Kruppel-like factor 9 upregulates E-cadherin transcription and represses breast cancer invasion and metastasis

Aberrant expression of Kruppel-like factor 9 (KLF9) is frequently found in some types of cancer and is implicated in cancer initiation and progression. However, the effects of KLF9 on cancer metastases and the underlying mechanisms still need to be understood.

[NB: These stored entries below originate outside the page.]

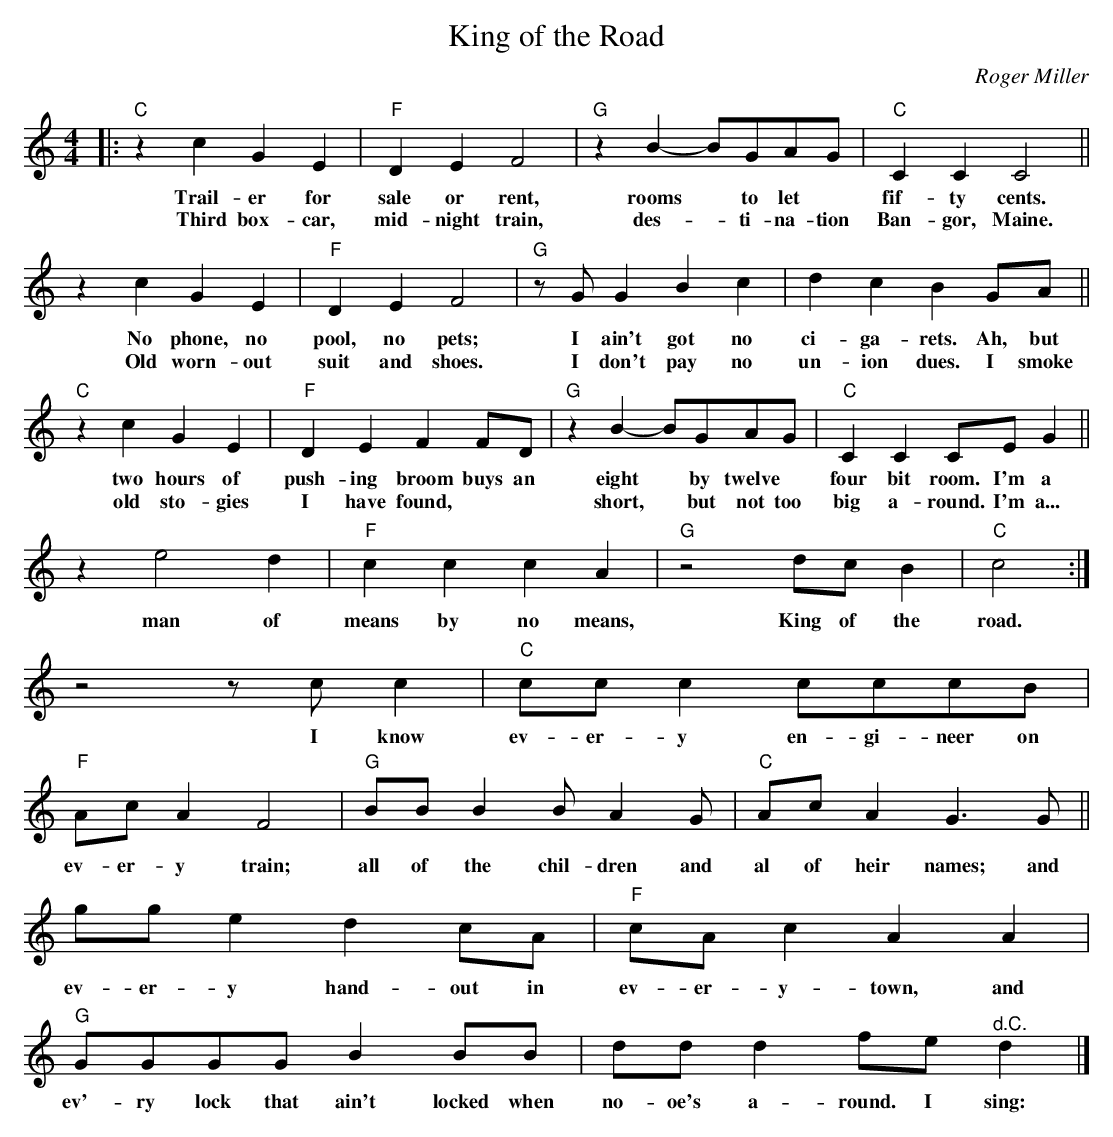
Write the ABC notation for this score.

X:1
T: King of the Road
C: Roger Miller
M: 4/4
L: 1/8
K: C
|: "C"z2c2 G2E2 | "F"D2E2 F4 | "G"z2B2- BGAG | "C"C2C2 C4 ||
w: Trail-er for sale or rent, rooms* to let* fif-ty cents.
w: Third box-car, mid-night train, des-*ti-na-tion Ban-gor, Maine.
z2c2 G2E2 | "F"D2E2 F4 | "G"zGG2 B2c2 | d2c2 B2GA ||
w: No phone, no pool, no pets; I ain't got no ci-ga-rets. Ah, but
w: Old worn-out suit and shoes. I don't pay no un-ion dues. I smoke
"C"z2c2 G2E2 | "F"D2E2 F2FD | "G"z2B2- BGAG | "C"C2C2 CEG2 ||
w: two hours of push-ing broom buys an eight* by twelve* four bit room. I'm a
w: old sto-gies I have found,** short,* but not too big a-round. I'm a...
z2 e4 d2 | "F"c2c2 c2A2 | "G"z4 dcB2 | "C"c4 :|
w: man of means by no means, King of the road.
z4 zcc2 | "C"ccc2 cccB | "F"AcA2 F4 | "G"BBB2 BA2G | "C"AcA2 G3G ||
w: I know ev-er-y en-gi-neer on ev-er-y train; all of the chil-dren and al of  heir names; and
gge2 d2cA | "F"cAc2 A2A2 | "G"GGGG B2BB | ddd2 fe"^d.C."d2 |]
w: ev-er-y hand-out in ev-er-y- town, and ev'-ry lock that ain't locked when no-oe's a-round. I sing:
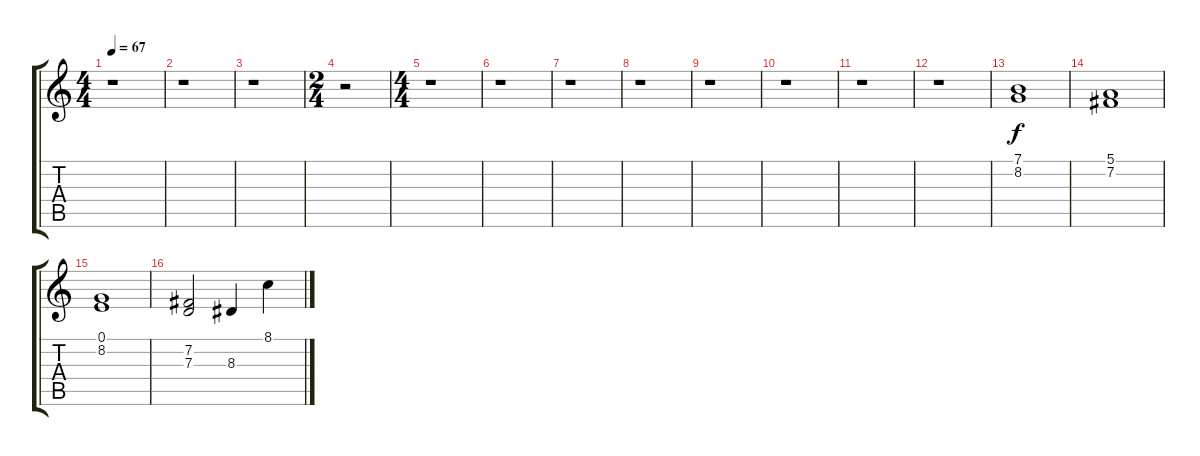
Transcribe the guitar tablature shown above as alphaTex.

\track "" {instrument synthstrings2}
\staff {score tabs}
\tuning (E4 B3 G3 D3 A2 E2) {hide}
\ts (4 4)
\tempo 67
\clef g2
\ks c
r.1{dy f} |
r.1 |
r.1 |
\ts (2 4)
r.2 |
\ts (4 4)
r.1 |
r.1 |
r.1 |
r.1 |
r.1 |
r.1 |
r.1 |
r.1 |
(7.1 8.2).1 |
(5.1 7.2).1 |
(0.1 8.2).1 |
(7.2 7.3).2 8.3.4 8.1.4
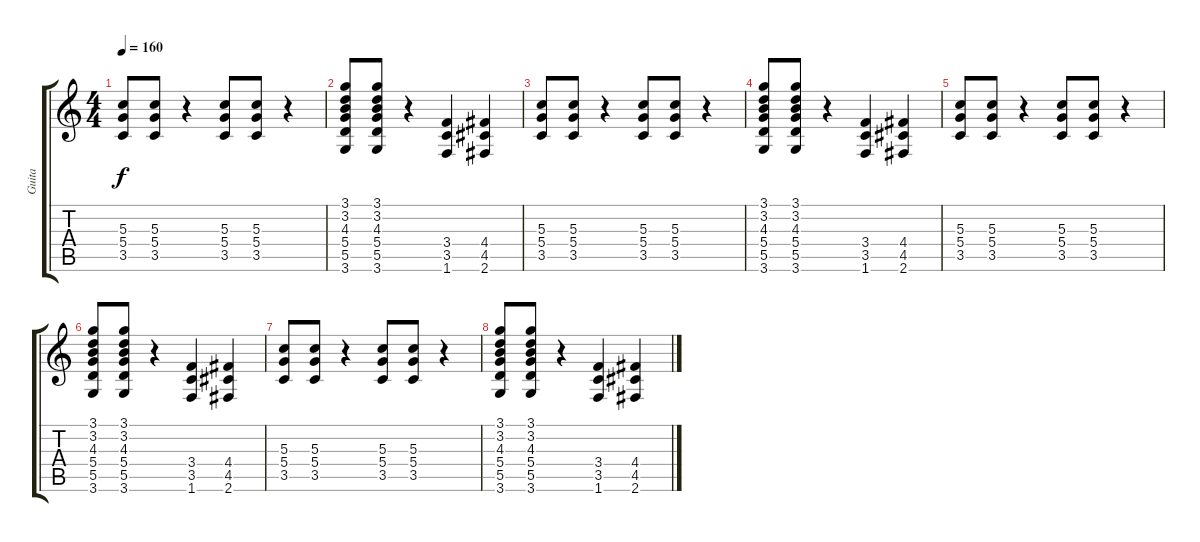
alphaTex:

\track ("Guita" "Guita") {instrument overdrivenguitar}
\staff {score tabs}
\tuning (E4 B3 G3 D3 A2 E2) {hide}
\ts (4 4)
\tempo 160
\clef g2
\ks c
(5.3 5.4 3.5).8{dy f} (5.3 5.4 3.5).8 r.4 (5.3 5.4 3.5).8 (5.3 5.4 3.5).8 r.4 |
(3.1 3.2 4.3 5.4 5.5 3.6).8 (3.1 3.2 4.3 5.4 5.5 3.6).8 r.4 (3.4 3.5 1.6).4 (4.4 4.5 2.6).4 |
(5.3 5.4 3.5).8 (5.3 5.4 3.5).8 r.4 (5.3 5.4 3.5).8 (5.3 5.4 3.5).8 r.4 |
(3.1 3.2 4.3 5.4 5.5 3.6).8 (3.1 3.2 4.3 5.4 5.5 3.6).8 r.4 (3.4 3.5 1.6).4 (4.4 4.5 2.6).4 |
(5.3 5.4 3.5).8 (5.3 5.4 3.5).8 r.4 (5.3 5.4 3.5).8 (5.3 5.4 3.5).8 r.4 |
(3.1 3.2 4.3 5.4 5.5 3.6).8 (3.1 3.2 4.3 5.4 5.5 3.6).8 r.4 (3.4 3.5 1.6).4 (4.4 4.5 2.6).4 |
(5.3 5.4 3.5).8 (5.3 5.4 3.5).8 r.4 (5.3 5.4 3.5).8 (5.3 5.4 3.5).8 r.4 |
(3.1 3.2 4.3 5.4 5.5 3.6).8 (3.1 3.2 4.3 5.4 5.5 3.6).8 r.4 (3.4 3.5 1.6).4 (4.4 4.5 2.6).4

Here, we found that KLF9 evidently inhibited the capabilities of migration and invasion of breast cancer cells. The expression of KLF9 was markedly decreased in breast cancer patients compared with benign tumors, and was positively correlated with the expression of E-cadherin in the tissues of breast cancer patients. Mechanistically, chromatin immunoprecipitation combined with site-directed mutagenesisluciferase assay revealed that KLF9 activated the E-cadherin promoter by binding to GT-box elements located +84 bp and -143 bp from the TSS in the E-cadherin promoter, leading to elevated expression of E-cadherin mRNA and protein. In vivo experiments confirmed that KLF9 strongly inhibited the lung metastasis of breast cancer and increased mouse E-cadherin expression in 4T1 mouse breast cancer cells. Taken together, our findings demonstrated that KLF9 could suppress breast cancer invasion and metastasis by upregulating E cadherin, which provided new insight into aggressive treatment of breast cancer by targeting the KLF9/E-cadherin axis.